Understanding Convertible Bonds

It is not necessary to get tangled up in the intricacies of convertible bonds to understand them or the upsides and downsides of investing in them. Simply explained, convertible bonds are nothing more than corporate bonds that may be converted into common stock of the issuing company.

In many ways, convertible bonds are financial instruments that appeal to investors who like a certain corporation in terms of growth potential but they are not sure just how much they trust their judgment.

While bond holders are lenders of money to corporations, earning interest as their incentive, convertible bond holders have those traditional benefits plus the possibility of converting bonds to equity, changing their status from lender to owner of common stock shares in the company; thus the term convertible bonds, meaning converting from debt holder to ownership.

Realize this: The corporations issuing the convertible bonds have a right to convert the bond into a specified number of shares of common stock. At the time the bond is issued, the conversion is detailed with the number of shares that can be converted; the stock price at which the conversion can occur; and the time frame. In other words, it is solely at the discretion of the issuing corporation.

From the investor’s viewpoint, if the company’s shares rise, the bonds do well. If on the other hand, the shares fall in price, the investor continues to receive the semi-annual interest payments and the promise that the securities will be repaid (principal returned) at face value at maturity. Investing in convertible bonds can be an attractive alternative to other financial instruments.

Convertible bonds usually earn a lower interest rate than regular bonds because the theory is that the price of the bond will rise as the value of the underlying stock rises. But proceed with caution. While investing in convertibles does limit your downsize risk, it is at the expense of capping your upside potential.

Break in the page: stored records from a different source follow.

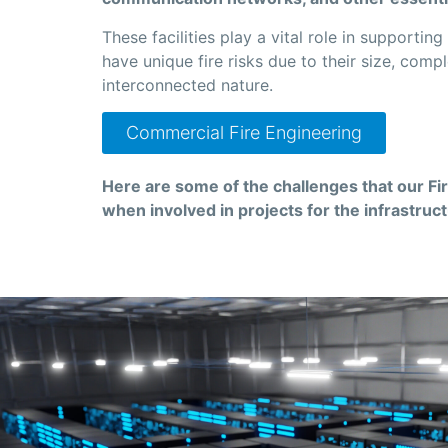
These facilities play a vital role in supportin
have unique fire risks due to their size, compl
interconnected nature.
Commercial Fire Engineering
Here are some of the challenges that our Fi
when involved in projects for the infrastruc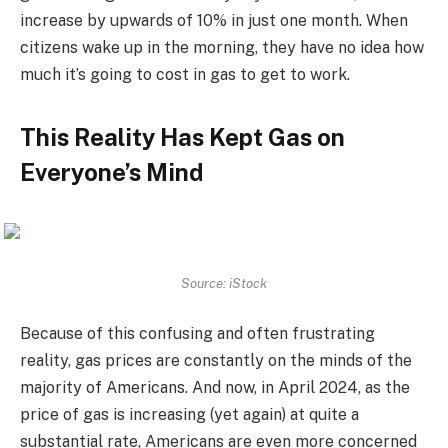
increase by upwards of 10% in just one month. When
citizens wake up in the morning, they have no idea how
much it’s going to cost in gas to get to work.
This Reality Has Kept Gas on
Everyone’s Mind
Source: iStock
Because of this confusing and often frustrating
reality, gas prices are constantly on the minds of the
majority of Americans. And now, in April 2024, as the
price of gas is increasing (yet again) at quite a
substantial rate, Americans are even more concerned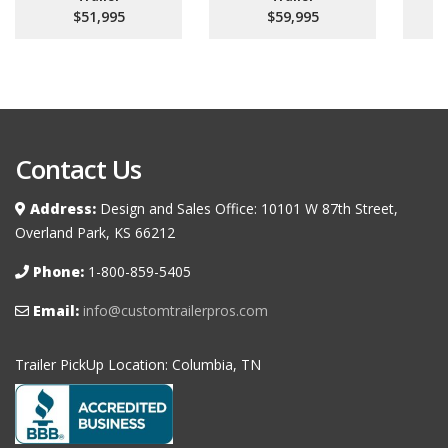
$51,995
$59,995
Contact Us
Address:
Design and Sales Office: 10101 W 87th Street,
Overland Park, KS 66212
Phone:
1-800-859-5405
Email:
info@customtrailerpros.com
Trailer PickUp Location: Columbia, TN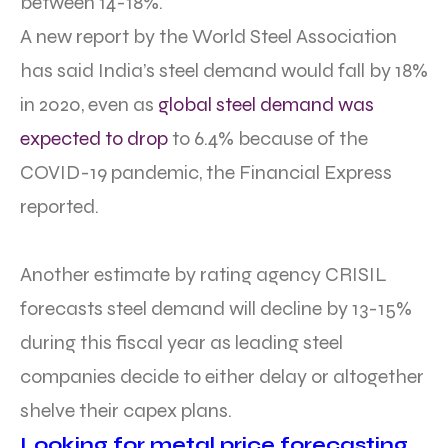
between 14-18%.
A new report by the World Steel Association
has said India’s steel demand would fall by 18%
in 2020, even as
global steel demand was
expected to drop
to 6.4% because of the
COVID-19 pandemic, the Financial Express
reported.
Another estimate by rating agency CRISIL
forecasts steel demand will decline by 13-15%
during this fiscal year as leading steel
companies decide to either delay or altogether
shelve their capex plans.
Looking for metal price forecasting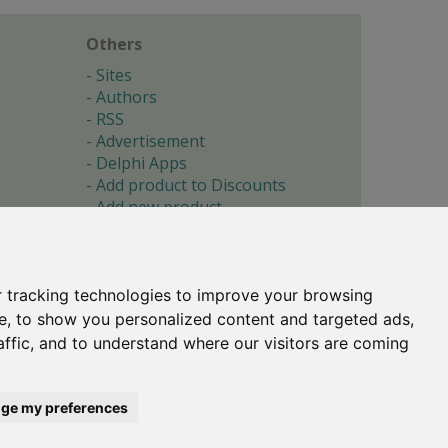
Others
Sites
Authors
RSS
Advertisement
Delphi Apps
Add product to Discounts
Add new product
Submit site
Submit ad
Forgotten password
About
 tracking technologies to improve your browsing
Cookie preferences
e, to show you personalized content and targeted ads,
affic, and to understand where our visitors are coming
Copyright © 1996-2017 -
Torry's Delphi Pages
webdesign:
weto.cz
ge my preferences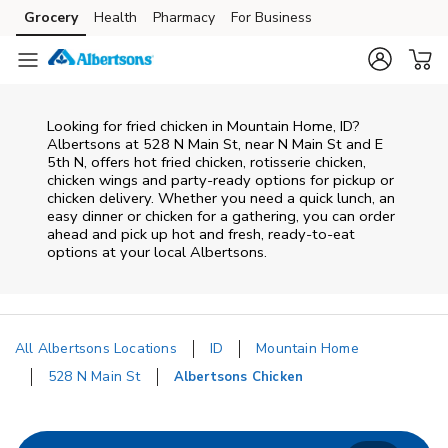
Skip to content
Grocery
Health
Pharmacy
For Business
Skip to main content
Skip to cookie settings
Skip to chat
Looking for fried chicken in Mountain Home, ID?
Albertsons at 528 N Main St, near N Main St and E
5th N, offers hot fried chicken, rotisserie chicken,
chicken wings and party-ready options for pickup or
chicken delivery. Whether you need a quick lunch, an
easy dinner or chicken for a gathering, you can order
ahead and pick up hot and fresh, ready-to-eat
options at your local Albertsons.
All Albertsons Locations
ID
Mountain Home
528 N Main St
Albertsons Chicken
Return to Nav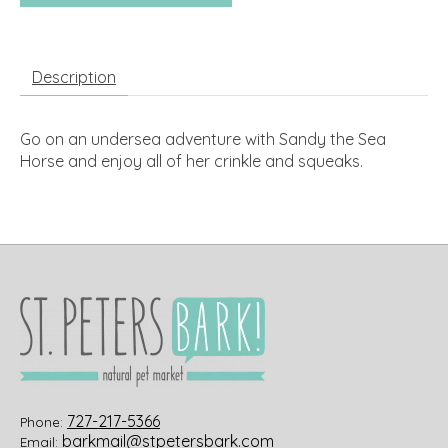
Description
Go on an undersea adventure with Sandy the Sea
Horse and enjoy all of her crinkle and squeaks.
727-217-5366
Phone:
barkmail@stpetersbark.com
Email: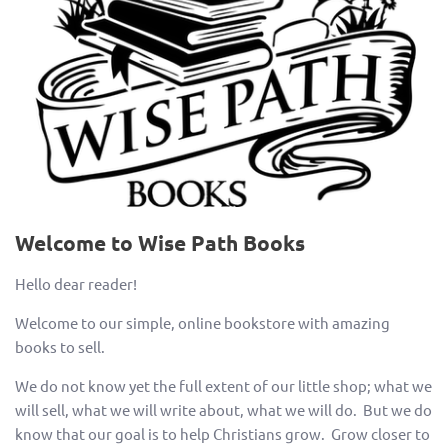
Welcome to Wise Path Books
Hello dear reader!
Welcome to our simple, online bookstore with amazing
books to sell.
We do not know yet the full extent of our little shop; what we
will sell, what we will write about, what we will do. But we do
know that our goal is to help Christians grow. Grow closer to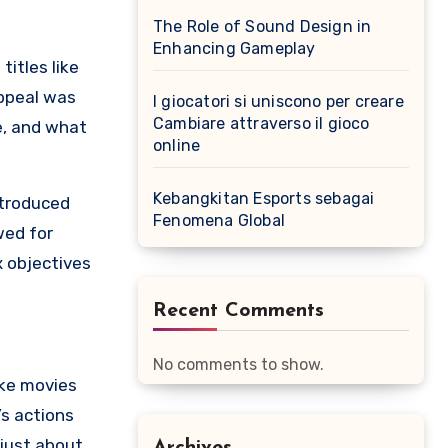
The Role of Sound Design in
Enhancing Gameplay
titles like
appeal was
I giocatori si uniscono per creare
Cambiare attraverso il gioco
e, and what
online
Kebangkitan Esports sebagai
troduced
Fenomena Global
wed for
 objectives
Recent Comments
No comments to show.
ike movies
’s actions
 just about
Archives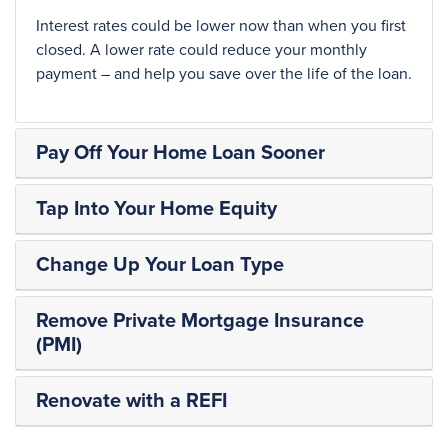
Interest rates could be lower now than when you first
closed. A lower rate could reduce your monthly
payment – and help you save over the life of the loan.
Pay Off Your Home Loan Sooner
Tap Into Your Home Equity
Change Up Your Loan Type
Remove Private Mortgage Insurance
(PMI)
Renovate with a REFI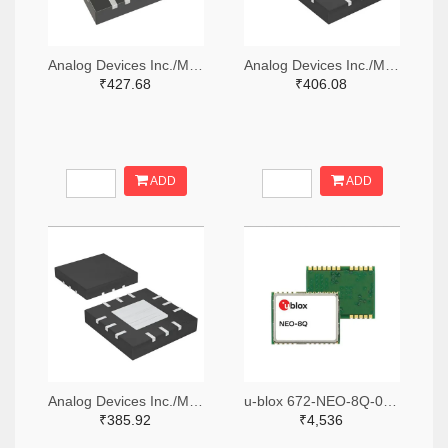
Analog Devices Inc./Maxim Integrated MAX7036GTP+-ND
Analog Devices Inc./Maxim Integrated 505-MAX41470GTC+-ND
₹427.68
₹406.08
ADD
ADD
Analog Devices Inc./Maxim Integrated 505-MAX41473GTC+-ND
u-blox 672-NEO-8Q-0TR-ND,672-NEO-8Q-0CT-ND,672-NEO-8Q-0DKR-ND
₹385.92
₹4,536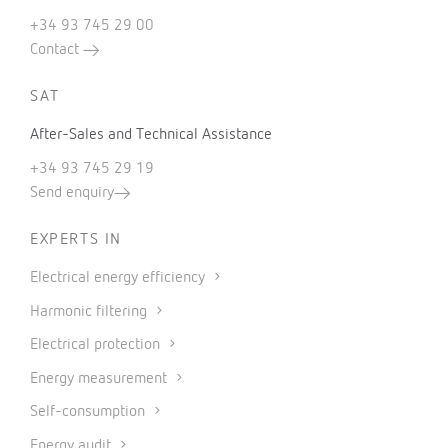
+34 93 745 29 00
Contact
SAT
After-Sales and Technical Assistance
+34 93 745 29 19
Send enquiry
EXPERTS IN
Electrical energy efficiency
Harmonic filtering
Electrical protection
Energy measurement
Self-consumption
Energy audit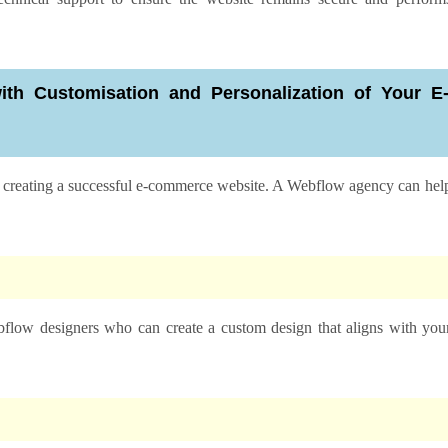
h Customisation and Personalization of Your E
in creating a successful e-commerce website. A Webflow agency can hel
low designers who can create a custom design that aligns with you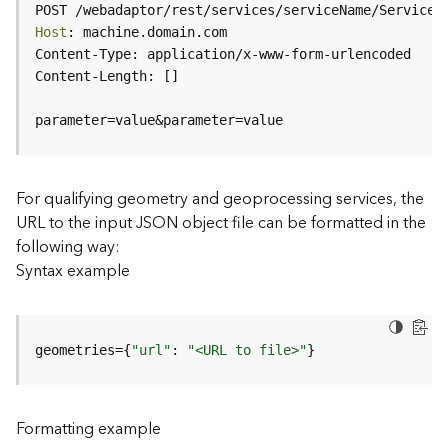
c
POST /webadaptor/rest/services/serviceName/ServiceT
e
Host
(
H
o
s
parameter=value&parameter=value
t
e
d
-
For qualifying geometry and geoprocessing services, the
A
URL to the input JSON object file can be formatted in the
d
following way:
m
Syntax example
i
n
)
geometries={
"url"
: 
"<URL to file>"
}
F
e
a
Formatting example
t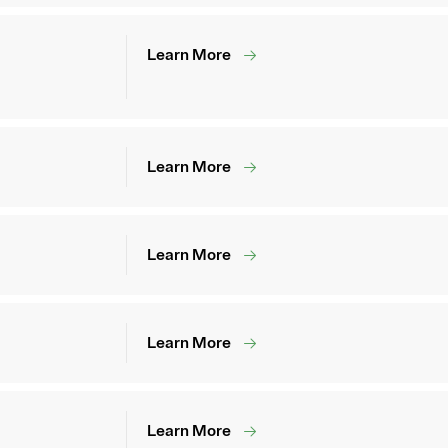
Learn More
Learn More
Learn More
Learn More
Learn More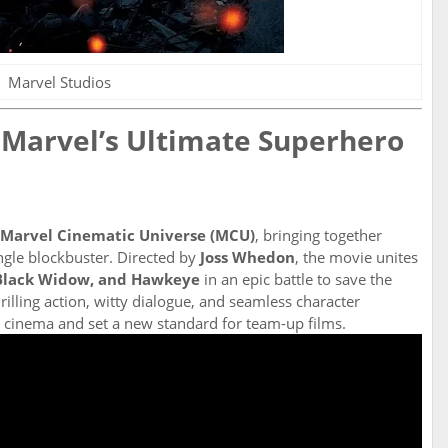
Marvel Studios
 Marvel’s Ultimate Superhero
Marvel Cinematic Universe (MCU)
, bringing together
ngle blockbuster. Directed by
Joss Whedon
, the movie unites
 Black Widow, and Hawkeye
in an epic battle to save the
rilling action, witty dialogue, and seamless character
cinema and set a new standard for team-up films.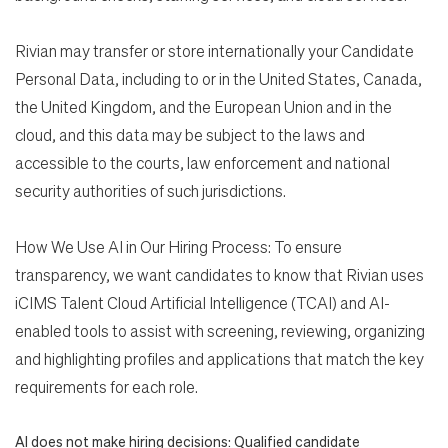
Rivian may transfer or store internationally your Candidate
Personal Data, including to or in the United States, Canada,
the United Kingdom, and the European Union and in the
cloud, and this data may be subject to the laws and
accessible to the courts, law enforcement and national
security authorities of such jurisdictions.
How We Use AI in Our Hiring Process: To ensure
transparency, we want candidates to know that Rivian uses
iCIMS Talent Cloud Artificial Intelligence (TCAI) and AI-
enabled tools to assist with screening, reviewing, organizing
and highlighting profiles and applications that match the key
requirements for each role.
AI does not make hiring decisions: Qualified candidate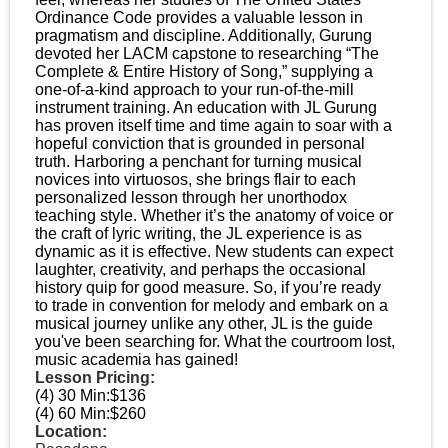
Ordinance Code provides a valuable lesson in
pragmatism and discipline. Additionally, Gurung
devoted her LACM capstone to researching “The
Complete & Entire History of Song,” supplying a
one-of-a-kind approach to your run-of-the-mill
instrument training. An education with JL Gurung
has proven itself time and time again to soar with a
hopeful conviction that is grounded in personal
truth. Harboring a penchant for turning musical
novices into virtuosos, she brings flair to each
personalized lesson through her unorthodox
teaching style. Whether it’s the anatomy of voice or
the craft of lyric writing, the JL experience is as
dynamic as it is effective. New students can expect
laughter, creativity, and perhaps the occasional
history quip for good measure. So, if you’re ready
to trade in convention for melody and embark on a
musical journey unlike any other, JL is the guide
you've been searching for. What the courtroom lost,
music academia has gained!
Lesson Pricing:
(4) 30 Min:
$136
(4) 60 Min:
$260
Location: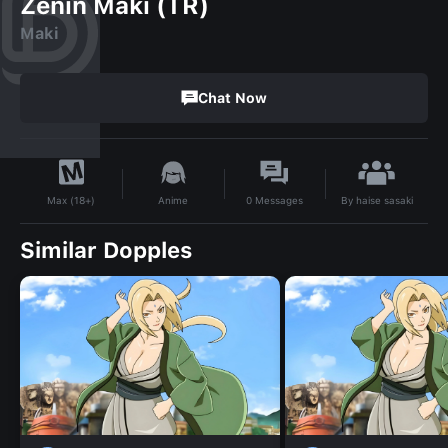
Zenin Maki (TR)
Maki
Chat Now
By
haise sasaki
Anime
0
Messages
Max (18+)
Similar Dopples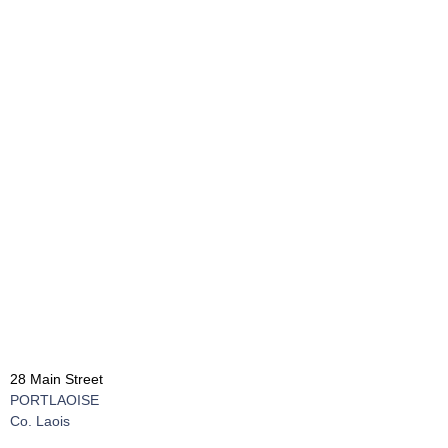
28 Main Street
PORTLAOISE
Co. Laois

If you are interested in a company, it may be less expensive and offer greater potential reward to simply buy common shares in the company, rather than purchasing convertible bonds.

Other factors that impact a possible downside to convertible bonds are:
Convertible bonds are callable. This gives the corporation the right to redeem or call the bonds at its own discretion. You will get your initial investment back but the opportunities for gains possible in other investments that could have been made are lost.
The stock price has to reach a target price before you can convert your bonds.
You will receive a lower interest rate on the bond and if the stock declines, the bond price drops. It is possible that interest rates rise and the stock falls.

If you are still uncertain as to whether purchasing convertibles are right for you, consider these facts:
1. When the corporate bonds are issued, they look just like all other corporate bonds but with a lower interest rate. Why? Because convertibles can be converted into stock, so the bond owner potentially benefits from a rise in the price of the common shares.
2. If the stock performs poorly there is no conversion and the investor is stuck with a sub-par interest rate return, probably well below what could be earned on non-convertible corporate bonds.

There is always a trade off between risk and return. Before investing in convertible bonds or any other financial instrument, it is advisable to seek professional counseling. Convertible securities are usually bought by investors who want higher income than what can be received from common stock combined with a greater potential for appreciation than what can be received from regular bonds.

The surest way to invest in such fixed income securities as convertible bonds is through a bond mutual fund offered by reputable securities dealers. Such funds are under the guidance of professional managers whose job it is to have access to extensive research and market information that is usually not readily available to individual investors.

Few investors have the expertise to actively select and monitor the thousands of bonds available. Check with the well-known security firms and others on-line but make certain they produce proof of the performance of their mutual bond funds and offer evidence they have the expertise and integrity to guide you through to a decision.

Tell them you want to know how to save money on transaction fees but compare one response to the other before making a final decision. What about inactivity fees’?

Remember, investments such as convertible bonds are not FDIC insured instruments. The value of your investment can go down or even be lost. There are no guarantees that you will recover your initial investment.